I'm going crazy to solve this problem: I've a sequence defined by: $$x_1 = 1$$ $$x_2 = 2$$ $$x_{n+2} = \frac{1}{2}(x_{n}+x_{n+1})$$
And I have to prove that this sequence converges and what is its limit (I know what the limit is, but I don't know how to prove it...).
I tried with induction but I stuck during the induction step $n=n+1 \implies 1\leq \frac{1}{2}(x_{n+1}+x_{n+2})\leq 2 $
Tips?
On
Assume $x_i$ has the form of $a^i$, so we have:
$$x_{n+2} = \dfrac{1}{2}(x_{n+1}+x_n) \implies a^{n+2}=\dfrac{1}{2}(a^{n+1}+a^{n})$$
Assuming $a\neq 0$ we have
$$a^{2}-\dfrac{a}{2}- \dfrac{1}{2}=0$$
solving the equation
$$a = \dfrac{\dfrac{1}{2} \pm \sqrt{\dfrac{1}{4}+2}}{2} \implies a_{r1} =1 \land a_{r2} = -\dfrac{1}{2} $$
Now, we suppose that the general solution is a linear combination between this two answers
$$x_n=p a_{r1}^n + q a_{r2}^n \implies x_n = p + q \left(-\dfrac{1}{2}\right)^n$$
to get $p$ and $q$ simply replace the values with $n \in (1,2)$
$$x_1=p+q \left(-\dfrac{1}{2}\right) = 1$$ $$x_2=p+q \left(-\dfrac{1}{2}\right)^2 = 2$$
Solving the system we have $p=\dfrac{5}{3} \land q = \dfrac{4}{3} \therefore$
$$x_n = \dfrac{5}{3} + \dfrac{4}{3} \left(-\dfrac{1}{2}\right)^n$$
$$\lim_{n \to \infty}x_n = \lim_{n \to \infty}\dfrac{5}{3} + \dfrac{4}{3} \left(-\dfrac{1}{2}\right)^n = \dfrac{5}{3}$$
On
First, note that if $n \mapsto x_n$ satisfies the equation, then so does $n \mapsto x_n-c$ for any constant $c$.

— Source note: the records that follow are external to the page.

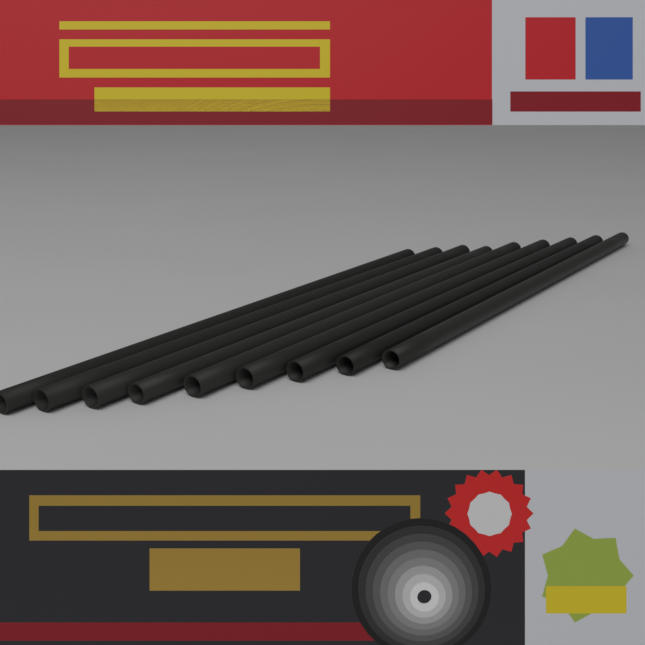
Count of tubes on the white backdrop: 9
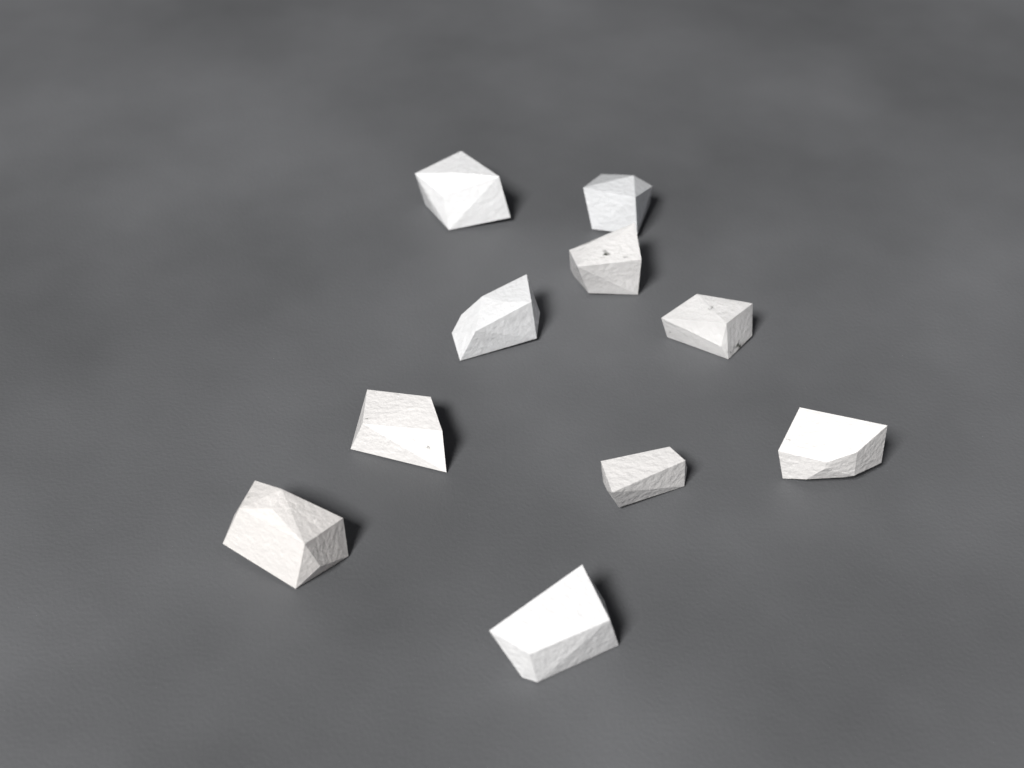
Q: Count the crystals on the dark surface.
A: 10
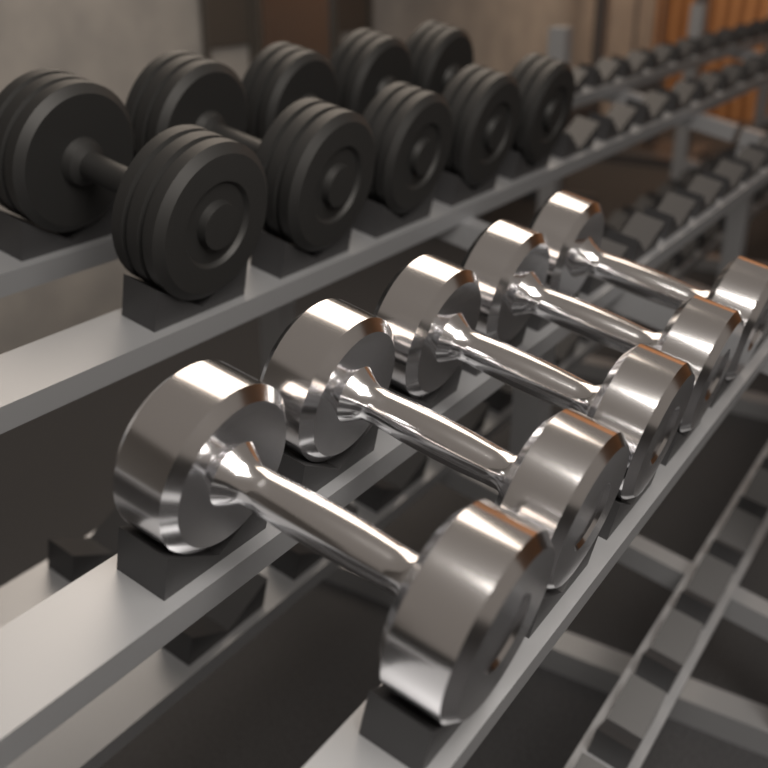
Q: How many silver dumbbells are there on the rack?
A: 5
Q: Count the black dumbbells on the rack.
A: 5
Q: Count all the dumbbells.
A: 10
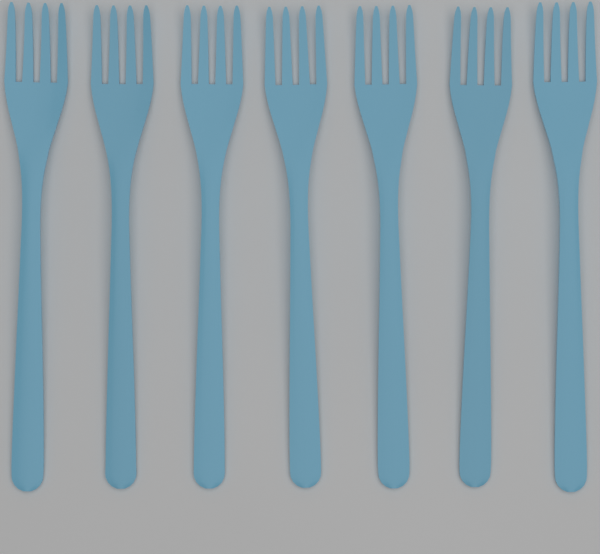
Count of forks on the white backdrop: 7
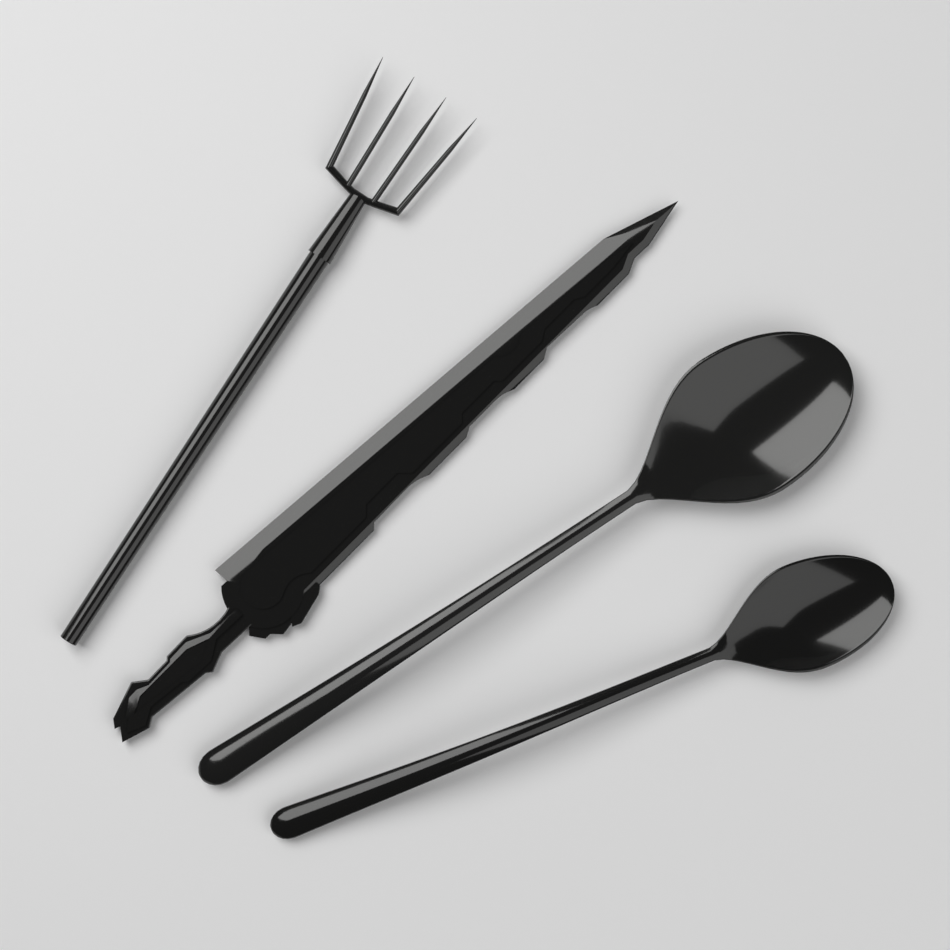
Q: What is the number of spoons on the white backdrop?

Second, notice that if we start with $x_2=-{1 \over 2} x_1$, then we have $x_{n+1}=-{1 \over 2} x_n$ for all $n$, and so $x_n = -{1 \over 2}^{n-1} x_1$.
So, choose $c$ such that $(x_2-c) = -{1 \over 2} (x_1-c)$, which gives $c={5 \over 3}$.

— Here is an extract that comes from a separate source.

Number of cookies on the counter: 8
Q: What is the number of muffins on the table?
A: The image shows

Then we have $(x_n-{5 \over 3}) = (-{1 \over 2})^{n}(1-{5 \over 3}) $, or $x_n = {5 \over 3} + (-{1 \over 2})^{n-1}(1-{5 \over 3})$.

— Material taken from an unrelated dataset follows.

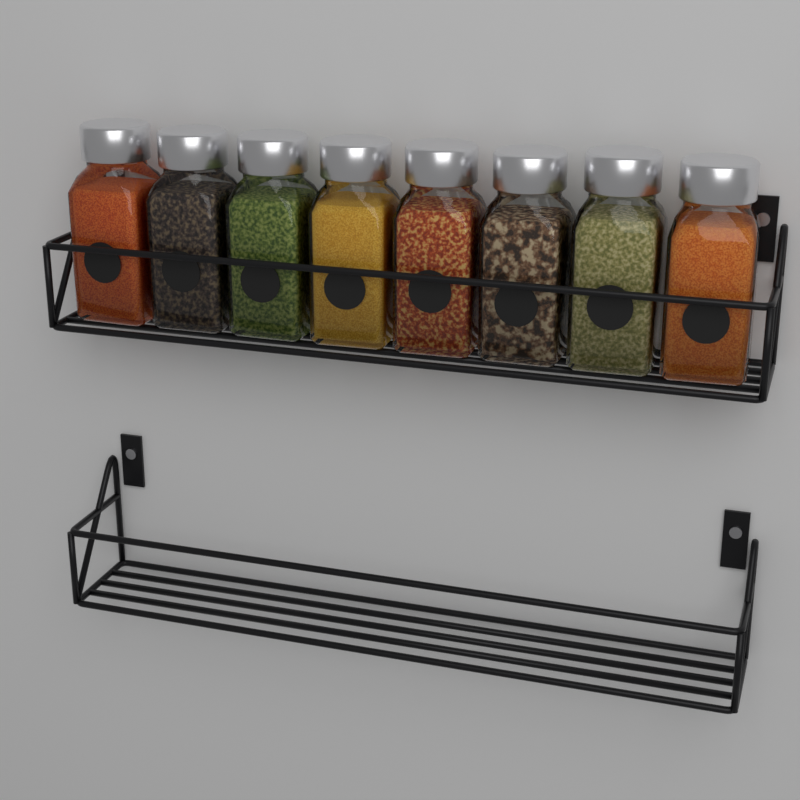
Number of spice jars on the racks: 8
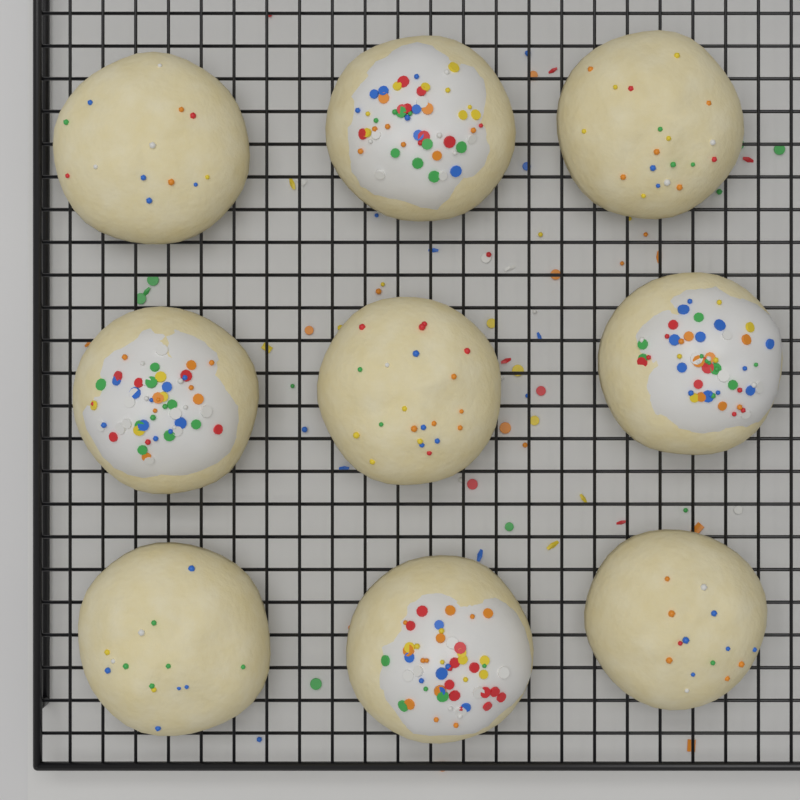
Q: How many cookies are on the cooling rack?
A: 9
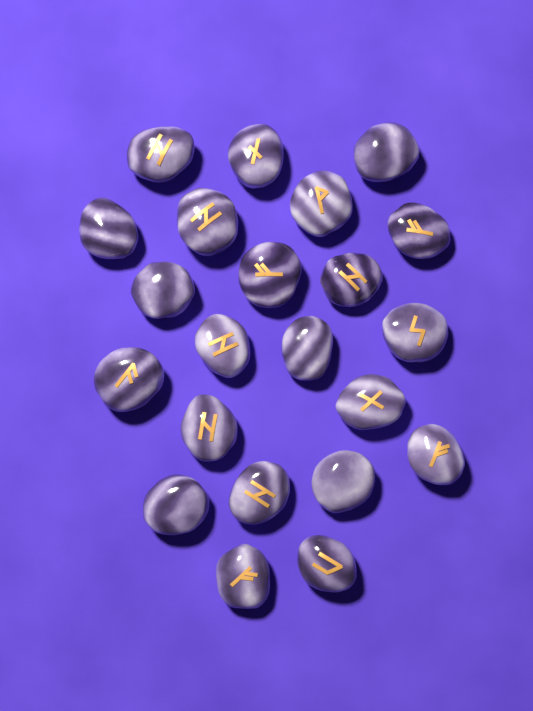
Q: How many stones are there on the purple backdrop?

Note: $1, -{1 \over 2}$ are roots of the equation $x^2={1 \over 2}(x+1)$, and $x_1={5 \over 3}, x_2={5 \over 3}$ and $x_1 = 1-{5 \over 3}, x_2 = 2-{5 \over 3}$ are corresponding eigenvectors.
Hint: Use induction to prove the following explicit formula:
$x_n = \dfrac{1}{3} \left(5 + 4(-\frac{1}{2})^n\right)$
And use that to show that the sequence converges to $\frac{5}{3}$.
Induction: Base case: $n=1, n=2$ give the proper formulae.
$2x_{n+2} = \frac{1}{3} \left(5 + 4(-\frac{1}{2})^{n+1} + 5 + 4(- \frac{1}{2})^n \right)$
$2x_{n+2} = \frac{1}{3} \left(5 - 2(-\frac{1}{2})^{n} + 5 + 4(- \frac{1}{2})^n \right)$
$2x_{n+2} = \frac{1}{3} \left(10 + 2 (- \frac{1}{2})^n\right)$
$x_{n+2} = \frac{1}{3} \left(5 + 4(- \frac{1}{2})^{n+2} \right)$.